See for install, CLI workflow, and migration.
references/yara_x_scope_and_tooling.md- 尽可能收集3个及以上变体(单样本规则稳定性差)
- 检查是否加壳:熵值>7.0或字符串极少 → 先脱壳,或针对加壳程序/结构而非加密层
- 选择平台路径:PE魔术字节 / JS / Office ZIP / /
import "crx"import "dex"
安装、CLI工作流与迁移相关内容请参见。
references/yara_x_scope_and_tooling.md2. Extract and filter strings
2. 提取并过滤字符串
- Run yarGen or FLOSS on unpacked samples
- Reject ~80% of yarGen output: API names, , format strings,
C:\Windows\/requirealonefetch - Prefer gold tier: mutex names, PDB paths, stack strings; silver: C2 paths, config markers
See for decision trees and modifiers.
references/string_selection_and_atoms.md- 对脱壳样本运行yarGen或FLOSS
- 剔除约80%的yarGen输出:API名称、、格式化字符串、单独的
C:\Windows\/requirefetch - 优先选择黄金级字符串:互斥体名称、PDB路径、栈字符串;次选白银级:C2路径、配置标记
字符串选择决策树与修饰符相关内容请参见。
references/string_selection_and_atoms.md3. Write rule with ordered conditions
3. 编写带有序条件的规则
yara
rule MAL_Win_Example_Loader_Jan26
{
meta:
description = "Detects Example loader via unique mutex and config path"
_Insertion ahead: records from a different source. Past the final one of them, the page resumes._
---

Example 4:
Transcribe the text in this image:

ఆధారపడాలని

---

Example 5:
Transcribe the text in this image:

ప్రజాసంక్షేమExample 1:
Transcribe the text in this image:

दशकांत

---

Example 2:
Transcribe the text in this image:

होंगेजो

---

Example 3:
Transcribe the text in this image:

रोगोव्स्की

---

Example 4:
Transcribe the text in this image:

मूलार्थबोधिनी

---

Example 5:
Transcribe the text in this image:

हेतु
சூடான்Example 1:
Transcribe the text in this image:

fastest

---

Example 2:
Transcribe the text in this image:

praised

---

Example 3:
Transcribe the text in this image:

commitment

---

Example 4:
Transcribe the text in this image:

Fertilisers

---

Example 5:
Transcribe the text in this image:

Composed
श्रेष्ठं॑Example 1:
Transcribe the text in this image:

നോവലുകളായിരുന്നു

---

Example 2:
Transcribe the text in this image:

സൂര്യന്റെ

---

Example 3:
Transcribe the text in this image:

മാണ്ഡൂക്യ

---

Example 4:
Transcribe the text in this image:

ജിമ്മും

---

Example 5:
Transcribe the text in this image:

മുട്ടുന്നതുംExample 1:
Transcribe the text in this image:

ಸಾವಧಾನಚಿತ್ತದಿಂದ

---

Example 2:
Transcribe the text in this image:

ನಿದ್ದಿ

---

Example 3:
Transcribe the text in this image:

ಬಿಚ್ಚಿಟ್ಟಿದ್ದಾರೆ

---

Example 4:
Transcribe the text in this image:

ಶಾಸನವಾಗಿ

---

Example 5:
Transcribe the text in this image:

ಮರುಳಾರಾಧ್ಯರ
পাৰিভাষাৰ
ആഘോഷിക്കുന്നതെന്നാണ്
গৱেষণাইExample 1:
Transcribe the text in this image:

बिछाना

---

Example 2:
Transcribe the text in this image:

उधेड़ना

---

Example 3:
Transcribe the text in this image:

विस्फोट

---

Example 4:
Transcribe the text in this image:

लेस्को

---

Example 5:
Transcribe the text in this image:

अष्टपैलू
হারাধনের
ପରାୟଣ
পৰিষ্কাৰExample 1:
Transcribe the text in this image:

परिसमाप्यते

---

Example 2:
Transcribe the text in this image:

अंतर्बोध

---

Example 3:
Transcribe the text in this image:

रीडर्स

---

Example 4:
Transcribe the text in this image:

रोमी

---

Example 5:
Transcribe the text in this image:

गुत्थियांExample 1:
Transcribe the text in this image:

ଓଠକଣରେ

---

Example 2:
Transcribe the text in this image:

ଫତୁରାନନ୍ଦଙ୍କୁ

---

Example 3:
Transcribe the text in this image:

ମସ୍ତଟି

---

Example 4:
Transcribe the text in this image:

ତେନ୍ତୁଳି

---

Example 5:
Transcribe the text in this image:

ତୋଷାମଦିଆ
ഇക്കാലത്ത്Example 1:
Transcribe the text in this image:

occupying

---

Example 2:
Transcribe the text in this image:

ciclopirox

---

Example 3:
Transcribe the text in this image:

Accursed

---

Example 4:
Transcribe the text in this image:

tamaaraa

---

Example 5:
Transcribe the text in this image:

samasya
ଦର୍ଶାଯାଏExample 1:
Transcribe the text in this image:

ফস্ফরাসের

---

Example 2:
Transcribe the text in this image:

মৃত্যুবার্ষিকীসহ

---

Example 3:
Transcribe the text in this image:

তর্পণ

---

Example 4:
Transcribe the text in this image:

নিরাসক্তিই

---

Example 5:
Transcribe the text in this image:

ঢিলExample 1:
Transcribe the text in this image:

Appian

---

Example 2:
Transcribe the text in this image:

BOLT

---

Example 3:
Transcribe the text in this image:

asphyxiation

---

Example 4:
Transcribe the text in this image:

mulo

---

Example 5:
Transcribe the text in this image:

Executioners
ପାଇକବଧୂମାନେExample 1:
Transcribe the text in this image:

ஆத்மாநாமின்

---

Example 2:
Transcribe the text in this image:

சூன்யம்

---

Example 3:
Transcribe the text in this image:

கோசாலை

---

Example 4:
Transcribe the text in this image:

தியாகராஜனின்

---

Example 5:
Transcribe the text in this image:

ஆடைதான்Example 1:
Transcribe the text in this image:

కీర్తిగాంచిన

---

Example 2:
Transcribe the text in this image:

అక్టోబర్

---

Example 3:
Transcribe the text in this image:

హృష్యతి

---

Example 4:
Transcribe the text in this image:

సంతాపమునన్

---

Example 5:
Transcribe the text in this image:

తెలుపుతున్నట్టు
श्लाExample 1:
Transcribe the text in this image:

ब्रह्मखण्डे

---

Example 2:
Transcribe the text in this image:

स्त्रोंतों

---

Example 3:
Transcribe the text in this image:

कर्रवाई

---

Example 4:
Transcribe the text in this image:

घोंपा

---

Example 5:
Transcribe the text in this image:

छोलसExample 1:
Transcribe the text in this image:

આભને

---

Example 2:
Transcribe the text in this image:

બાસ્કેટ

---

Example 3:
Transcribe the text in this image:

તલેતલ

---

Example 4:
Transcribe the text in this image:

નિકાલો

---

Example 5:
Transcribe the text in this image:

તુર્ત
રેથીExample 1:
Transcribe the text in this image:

author = "Team <team@example.com>"
reference = "https://example.com/analysis"
date = "2026-01-15"
strings:
$mutex = "Global\\ExampleMutex" ascii wide
$cfg = "/api/beacon/check" ascii
condition:
filesize < 10MB and
uint16(0) == 0x5A4D and
all of ($mutex, $cfg)
}Condition order: → magic bytes → string matches → module calls (, , ).
filesizepecrxdexSee for atom theory, regex bounds, and loops.
references/conditions_and_performance.mdyara
rule MAL_Win_Example_Loader_Jan26
{
meta:
description = "Detects Example loader via unique mutex and config path"
author = "Team <team@example.com>"
reference = "https://example.com/analysis"
date = "2026-01-15"
strings:
$mutex = "Global\\ExampleMutex" ascii wide
$cfg = "/api/beacon/check" ascii
condition:
filesize < 10MB and
uint16(0) == 0x5A4D and
all of ($mutex, $cfg)
}条件顺序: → 魔术字节 → 字符串匹配 → 模块调用(、、)。
filesizepecrxdex原子理论、正则表达式边界与循环相关内容请参见。
references/conditions_and_performance.md4. Validate and test
4. 验证与测试
bash
yr check rule.yar && yr fmt -w rule.yar
yr scan -s rule.yar malware_samples/ # must match all targets
yr scan -c rule.yar goodware_corpus/ # must be zeroFP flow: on false positive → identify matching string → tighten, exclude vendor, or pivot to structure.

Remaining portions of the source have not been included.